Roughly 25 percent of stateless students in Thailand qualify for citizenship, according to Grisada Boonrach, permanent secretary at the Ministry of the Interior and director general of the Department of Provincial Administration (DPA). Grisada said the ministry has issued an order for provincial officials to “go on the offensive” and start documenting stateless students who qualify for Thai citizenship.
He added that the ministry will set up a special unit whose members will be sent to join local citizenship identification teams. Those teams will visit towns and villages where stateless people reportedly live and examine whatever documents and paperwork they have to see how many qualify as citizens.
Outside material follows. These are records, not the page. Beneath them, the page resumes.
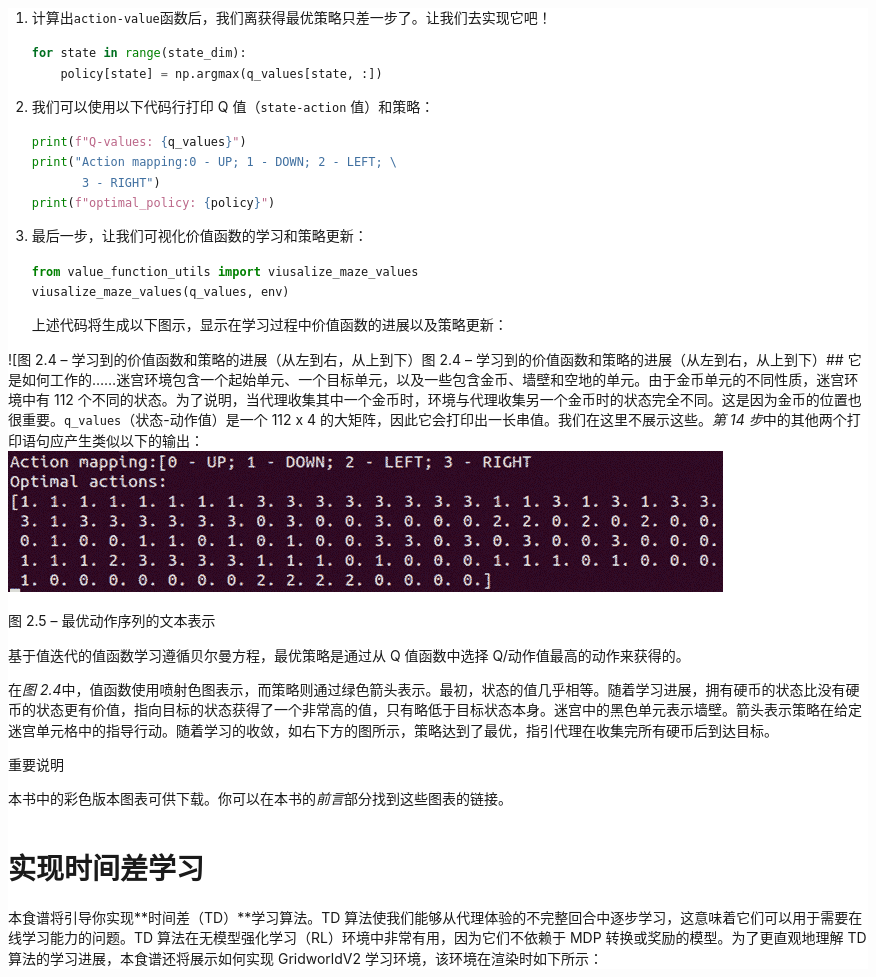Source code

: 1.  计算出`action-value`函数后，我们离获得最优策略只差一步了。让我们去实现它吧！

    ```py
    for state in range(state_dim):
        policy[state] = np.argmax(q_values[state, :])
    ```

1.  我们可以使用以下代码行打印 Q 值（`state-action` 值）和策略：

    ```py
    print(f"Q-values: {q_values}")
    print("Action mapping:0 - UP; 1 - DOWN; 2 - LEFT; \
           3 - RIGHT")
    print(f"optimal_policy: {policy}")
    ```

1.  最后一步，让我们可视化价值函数的学习和策略更新：

    ```py
    from value_function_utils import viusalize_maze_values
    viusalize_maze_values(q_values, env)
    ```

    上述代码将生成以下图示，显示在学习过程中价值函数的进展以及策略更新：

![图 2.4 – 学习到的价值函数和策略的进展（从左到右，从上到下）图 2.4 – 学习到的价值函数和策略的进展（从左到右，从上到下）## 它是如何工作的……迷宫环境包含一个起始单元、一个目标单元，以及一些包含金币、墙壁和空地的单元。由于金币单元的不同性质，迷宫环境中有 112 个不同的状态。为了说明，当代理收集其中一个金币时，环境与代理收集另一个金币时的状态完全不同。这是因为金币的位置也很重要。`q_values`（状态-动作值）是一个 112 x 4 的大矩阵，因此它会打印出一长串值。我们在这里不展示这些。*第 14 步*中的其他两个打印语句应产生类似以下的输出：![图 2.5 – 最优动作序列的文本表示](img/B15074_02_005.jpg)

图 2.5 – 最优动作序列的文本表示

基于值迭代的值函数学习遵循贝尔曼方程，最优策略是通过从 Q 值函数中选择 Q/动作值最高的动作来获得的。

在*图 2.4*中，值函数使用喷射色图表示，而策略则通过绿色箭头表示。最初，状态的值几乎相等。随着学习进展，拥有硬币的状态比没有硬币的状态更有价值，指向目标的状态获得了一个非常高的值，只有略低于目标状态本身。迷宫中的黑色单元表示墙壁。箭头表示策略在给定迷宫单元格中的指导行动。随着学习的收敛，如右下方的图所示，策略达到了最优，指引代理在收集完所有硬币后到达目标。

重要说明

本书中的彩色版本图表可供下载。你可以在本书的*前言*部分找到这些图表的链接。

# 实现时间差学习

本食谱将引导你实现**时间差（TD）**学习算法。TD 算法使我们能够从代理体验的不完整回合中逐步学习，这意味着它们可以用于需要在线学习能力的问题。TD 算法在无模型强化学习（RL）环境中非常有用，因为它们不依赖于 MDP 转换或奖励的模型。为了更直观地理解 TD 算法的学习进展，本食谱还将展示如何实现 GridworldV2 学习环境，该环境在渲染时如下所示：
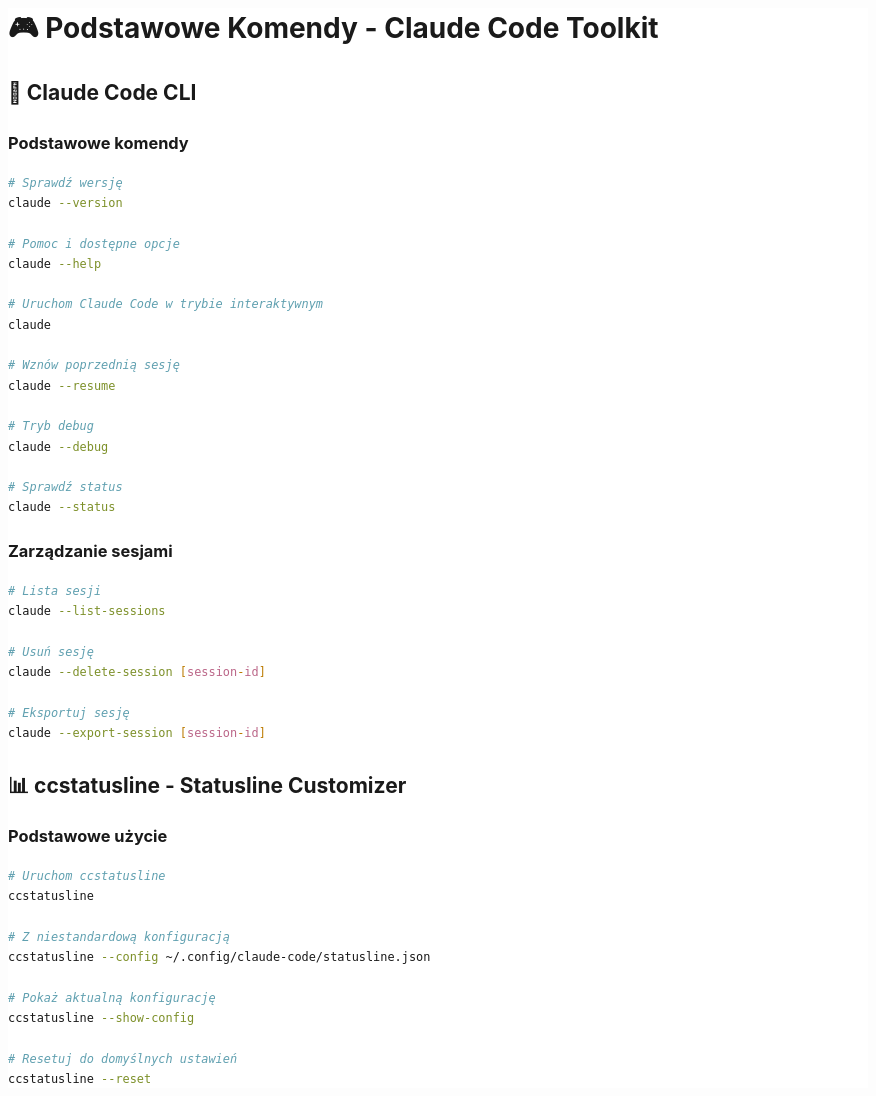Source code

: # 🎮 Podstawowe Komendy - Claude Code Toolkit

## 🤖 Claude Code CLI

### Podstawowe komendy
```bash
# Sprawdź wersję
claude --version

# Pomoc i dostępne opcje
claude --help

# Uruchom Claude Code w trybie interaktywnym
claude

# Wznów poprzednią sesję
claude --resume

# Tryb debug
claude --debug

# Sprawdź status
claude --status
```

### Zarządzanie sesjami
```bash
# Lista sesji
claude --list-sessions

# Usuń sesję
claude --delete-session [session-id]

# Eksportuj sesję
claude --export-session [session-id]
```

## 📊 ccstatusline - Statusline Customizer

### Podstawowe użycie
```bash
# Uruchom ccstatusline
ccstatusline

# Z niestandardową konfiguracją
ccstatusline --config ~/.config/claude-code/statusline.json

# Pokaż aktualną konfigurację
ccstatusline --show-config

# Resetuj do domyślnych ustawień
ccstatusline --reset
```
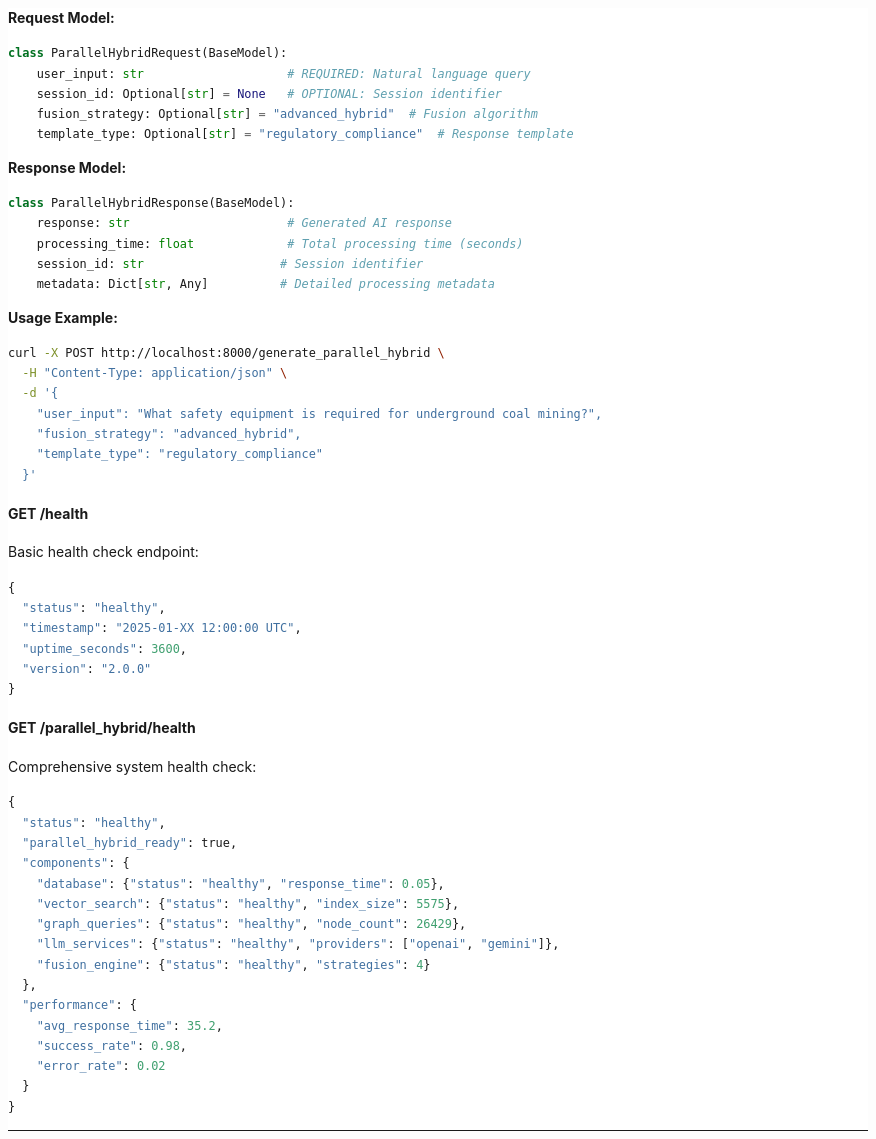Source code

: **Request Model:**
```python
class ParallelHybridRequest(BaseModel):
    user_input: str                    # REQUIRED: Natural language query
    session_id: Optional[str] = None   # OPTIONAL: Session identifier  
    fusion_strategy: Optional[str] = "advanced_hybrid"  # Fusion algorithm
    template_type: Optional[str] = "regulatory_compliance"  # Response template
```

**Response Model:**
```python
class ParallelHybridResponse(BaseModel):
    response: str                      # Generated AI response
    processing_time: float             # Total processing time (seconds)
    session_id: str                   # Session identifier
    metadata: Dict[str, Any]          # Detailed processing metadata
```

**Usage Example:**
```bash
curl -X POST http://localhost:8000/generate_parallel_hybrid \
  -H "Content-Type: application/json" \
  -d '{
    "user_input": "What safety equipment is required for underground coal mining?",
    "fusion_strategy": "advanced_hybrid",
    "template_type": "regulatory_compliance"
  }'
```

#### **GET /health**
Basic health check endpoint:
```python
{
  "status": "healthy",
  "timestamp": "2025-01-XX 12:00:00 UTC",
  "uptime_seconds": 3600,
  "version": "2.0.0"
}
```

#### **GET /parallel_hybrid/health**
Comprehensive system health check:
```python
{
  "status": "healthy",
  "parallel_hybrid_ready": true,
  "components": {
    "database": {"status": "healthy", "response_time": 0.05},
    "vector_search": {"status": "healthy", "index_size": 5575},
    "graph_queries": {"status": "healthy", "node_count": 26429},
    "llm_services": {"status": "healthy", "providers": ["openai", "gemini"]},
    "fusion_engine": {"status": "healthy", "strategies": 4}
  },
  "performance": {
    "avg_response_time": 35.2,
    "success_rate": 0.98,
    "error_rate": 0.02
  }
}
```

---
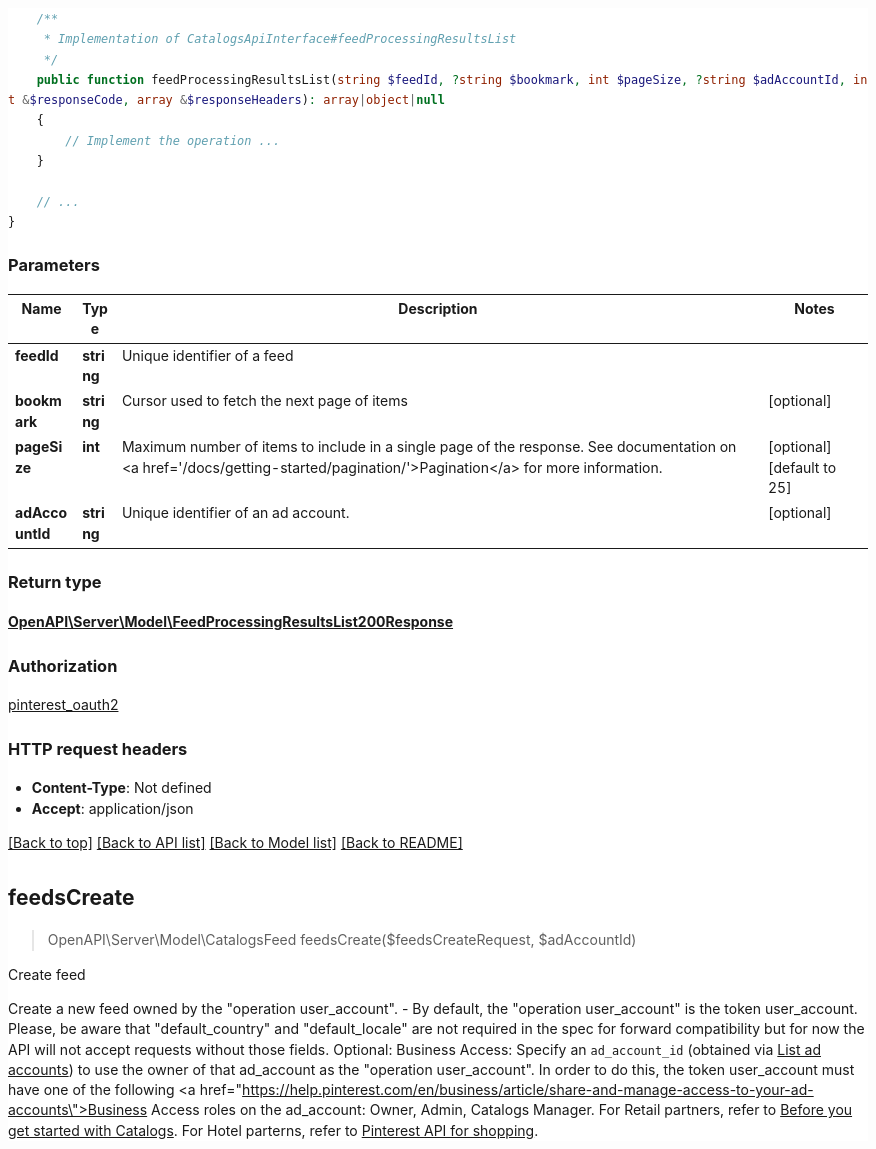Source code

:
 ```php
    /**
     * Implementation of CatalogsApiInterface#feedProcessingResultsList
     */
    public function feedProcessingResultsList(string $feedId, ?string $bookmark, int $pageSize, ?string $adAccountId, int &$responseCode, array &$responseHeaders): array|object|null
    {
        // Implement the operation ...
    }

    // ...
}
```

### Parameters

Name | Type | Description  | Notes
------------- | ------------- | ------------- | -------------
 **feedId** | **string**| Unique identifier of a feed |
 **bookmark** | **string**| Cursor used to fetch the next page of items | [optional]
 **pageSize** | **int**| Maximum number of items to include in a single page of the response. See documentation on &lt;a href&#x3D;&#39;/docs/getting-started/pagination/&#39;&gt;Pagination&lt;/a&gt; for more information. | [optional] [default to 25]
 **adAccountId** | **string**| Unique identifier of an ad account. | [optional]

### Return type

[**OpenAPI\Server\Model\FeedProcessingResultsList200Response**](../Model/FeedProcessingResultsList200Response.md)

### Authorization

[pinterest_oauth2](../../README.md#pinterest_oauth2)

### HTTP request headers

 - **Content-Type**: Not defined
 - **Accept**: application/json

[[Back to top]](#) [[Back to API list]](../../README.md#documentation-for-api-endpoints) [[Back to Model list]](../../README.md#documentation-for-models) [[Back to README]](../../README.md)

## **feedsCreate**
> OpenAPI\Server\Model\CatalogsFeed feedsCreate($feedsCreateRequest, $adAccountId)

Create feed

Create a new feed owned by the \"operation user_account\". - By default, the \"operation user_account\" is the token user_account.  Please, be aware that \"default_country\" and \"default_locale\" are not required in the spec for forward compatibility but for now the API will not accept requests without those fields.  Optional: Business Access: Specify an <code>ad_account_id</code> (obtained via <a href='/docs/api/v5/#operation/ad_accounts/list'>List ad accounts</a>) to use the owner of that ad_account as the \"operation user_account\". In order to do this, the token user_account must have one of the following <a href=\"https://help.pinterest.com/en/business/article/share-and-manage-access-to-your-ad-accounts\">Business Access</a> roles on the ad_account: Owner, Admin, Catalogs Manager.  For Retail partners, refer to <a href='https://help.pinterest.com/en/business/article/before-you-get-started-with-catalogs'>Before you get started with Catalogs</a>. For Hotel parterns, refer to <a href='/docs/shopping/catalog/'>Pinterest API for shopping</a>.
Stateless students often belong to families of ethnic minorities, especially hill tribe groups, that have roamed across borders in seasonal migrations or whose homes are in remote areas. In remote areas and among the poor and illiterate, birth registrations are lower, and birth certificates are a key to documenting citizenship. More than 600 hospitals in Thailand are now using an online birth registration system.
According to UNICEF (the United Nations Children’s Fund), 99.4 percent of children in Thailand are registered at birth. However, only 79.2 percent of children in non-Thai households are registered at birth. “This happens even though the law states that any child born in Thailand, including to non-Thai parents or parents who have no legal status, has the right to be registered and to obtain a birth certificate,” the UNICEF website states.
According to the DPA, 78,175 students are stateless. Of those students, 20,337 are qualified to receive Thai citizenship. Most of the students are enrolled in primary schools.
Grisada said the ministry will use advanced information technology to help students obtain the needed documents for citizenship. Stateless people can get information and submit applications at district offices or at citizenship law clinics run by the DPA.
“Without a birth certificate, a child can be denied the right to subsidized healthcare and other social welfare services, and can face restrictions on travel that limit both future education and employment opportunities,” UNICEF says. “Unregistered children are also more vulnerable to abuse, trafficking and exploitation as their legal status makes it more difficult for them to file complaints or access related service once they fall victims.”